The number and shape of piranha teeth varies even within the same species. Such variation within a species—and a genus, and even a taxonomic family—is exactly what we expect from the biblical truth that God created all kinds of creatures to reproduce with diversity within the created genera. Over time, natural selection, mutations, and other mechanisms led to changes that reduced and degenerated the genetic information originally created.

However, the resulting variations, some of which are well adapted to particular environments, do not increase genetic information or produce new, more complex species of creatures. Such variation within created genera is not the same as evolution into different, more complex species of organisms. Whatever the original fish species from which today's piranhas and perhaps pacu evolved, we do not need either the evolution of bacteria into humans or millions of years of "evolutionary time" to explain the existing varieties, since variation within genera can be observed quite quickly in present time.

Piranhas tend to eat whatever is available, and the dental variability seen in Tometes camunani, with an extra two teeth behind the first row, highlights how genetic diversity in a given species of creature can facilitate adaptation to its environment.
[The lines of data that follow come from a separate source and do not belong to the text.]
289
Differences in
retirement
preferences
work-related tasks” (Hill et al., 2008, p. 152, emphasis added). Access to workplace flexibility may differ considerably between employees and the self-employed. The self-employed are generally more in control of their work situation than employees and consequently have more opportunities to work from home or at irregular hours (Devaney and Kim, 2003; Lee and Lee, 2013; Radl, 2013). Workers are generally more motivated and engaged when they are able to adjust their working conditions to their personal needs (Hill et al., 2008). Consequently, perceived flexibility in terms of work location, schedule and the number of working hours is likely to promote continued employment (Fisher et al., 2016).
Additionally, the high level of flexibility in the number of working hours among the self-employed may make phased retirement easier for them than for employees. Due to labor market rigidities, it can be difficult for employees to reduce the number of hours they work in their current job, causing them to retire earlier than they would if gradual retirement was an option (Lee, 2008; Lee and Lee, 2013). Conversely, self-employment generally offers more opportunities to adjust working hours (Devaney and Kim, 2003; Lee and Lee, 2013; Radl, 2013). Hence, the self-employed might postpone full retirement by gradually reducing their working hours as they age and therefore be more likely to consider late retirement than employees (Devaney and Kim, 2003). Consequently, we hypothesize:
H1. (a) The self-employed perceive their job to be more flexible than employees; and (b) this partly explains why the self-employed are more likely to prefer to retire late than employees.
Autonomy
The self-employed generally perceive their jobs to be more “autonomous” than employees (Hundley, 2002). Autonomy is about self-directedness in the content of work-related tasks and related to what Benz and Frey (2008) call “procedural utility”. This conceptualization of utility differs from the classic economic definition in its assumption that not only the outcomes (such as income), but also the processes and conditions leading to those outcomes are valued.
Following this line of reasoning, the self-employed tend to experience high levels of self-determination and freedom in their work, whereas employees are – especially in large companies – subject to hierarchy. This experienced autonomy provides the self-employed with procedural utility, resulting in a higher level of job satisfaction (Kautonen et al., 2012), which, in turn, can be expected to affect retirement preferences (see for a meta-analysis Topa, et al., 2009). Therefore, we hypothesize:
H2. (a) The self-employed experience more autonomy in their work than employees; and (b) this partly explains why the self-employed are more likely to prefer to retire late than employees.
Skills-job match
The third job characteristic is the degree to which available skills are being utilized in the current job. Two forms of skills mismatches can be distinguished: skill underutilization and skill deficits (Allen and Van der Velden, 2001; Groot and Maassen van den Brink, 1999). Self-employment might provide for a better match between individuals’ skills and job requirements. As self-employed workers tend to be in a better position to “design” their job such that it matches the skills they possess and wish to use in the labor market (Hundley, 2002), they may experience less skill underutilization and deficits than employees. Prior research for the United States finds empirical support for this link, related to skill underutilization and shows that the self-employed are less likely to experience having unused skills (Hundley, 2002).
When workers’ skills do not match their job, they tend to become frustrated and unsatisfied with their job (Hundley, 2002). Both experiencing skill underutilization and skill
And geographic isolation of locally well-adapted variations is an excellent way to obtain new species; this is a process that we can observe in real time.

So, since we don't need evolutionary time or molecule-to-person evolution to explain variations in piranha teeth, should we be surprised to find a nominal carnivore in a strictly vegetarian variety? Not at all. No matter what the piranha looked like, we can be sure that it was a herbivore.